Au 1er janvier 2018, l’OM exploite techniquement et commercialement le Stade. Un contrat a du être fait entre AREMA et l’OM sans que la ville apparaisse dans ce contrat. Nous avons donc depuis le 1er janvier 3 contrats :

  • 1 contrat (PPP) entre la Ville et AREMA
  • 1 contrat entre la Ville et l’OM
  • 1 contrat entre l’OM et AREMA

voilà, voilà …

Cet équipement devrait être transféré à la métropole en tant qu’équipement sportif métropolitain.

Quand un contrat de partenariat existe, le meilleur moyen de limiter la casse est de le suivre scrupuleusement. Cela induit que la maitrise d’ouvrage titulaire du contrat se dote des moyens nécessaires pour faire un suivi. Au regard des documents remis dans le rapport, rien en nous permet d’assurer que le suivi de la maintenance préventive et curative soit efficace.

Nous nous apercevons sur le dernier rapport que les dépenses engagées pour le gros entretien sont bien inférieures à ce qui était prévu au contrat, il est prévu qu’en fin de contrat (dans plus de 20 ans), ces sommes non dépensées seraient retournées à la Ville (avec une actualisation à 2% l’an).

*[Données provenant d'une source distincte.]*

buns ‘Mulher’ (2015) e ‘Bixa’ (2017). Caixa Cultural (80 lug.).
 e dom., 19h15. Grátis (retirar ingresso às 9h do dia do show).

Il ne faudrait pas que ce pactole, initialement prévu pour faire des travaux, soit finalement dilapidé au titre de prestations intellectuelles difficilement appréciables… Nous disons ça comme ça …

En décembre 2017, une porte s’était ouverte à la ville pour que l’OM puisse rentrer dans le capital, la ville a été prévenue du mouvement d’actionnariat, mais elle n’a rien fait et rien signalé … c’est à ce moment là que l’OM aurait du rentrer dans le capital.

L’occasion a été loupée, après ça, c’est Mirova qui est actionnaire majoritaire, et ca ne risque pas de bouger d’ici la fin du contrat …

Ce qui est certain : la cession du marché n’est possible que dans deux hypothèses : si elle a été prévue dans le contrat par une clause de réexamen ou d’option précise, claire et non équivoque, ou si elle intervient à la suite d’une opération de restructuration du titulaire initial. En dehors de ces hypothèses, les modifications qui auraient pour effet de remplacer le titulaire initial par un nouveau titulaire sont interdites.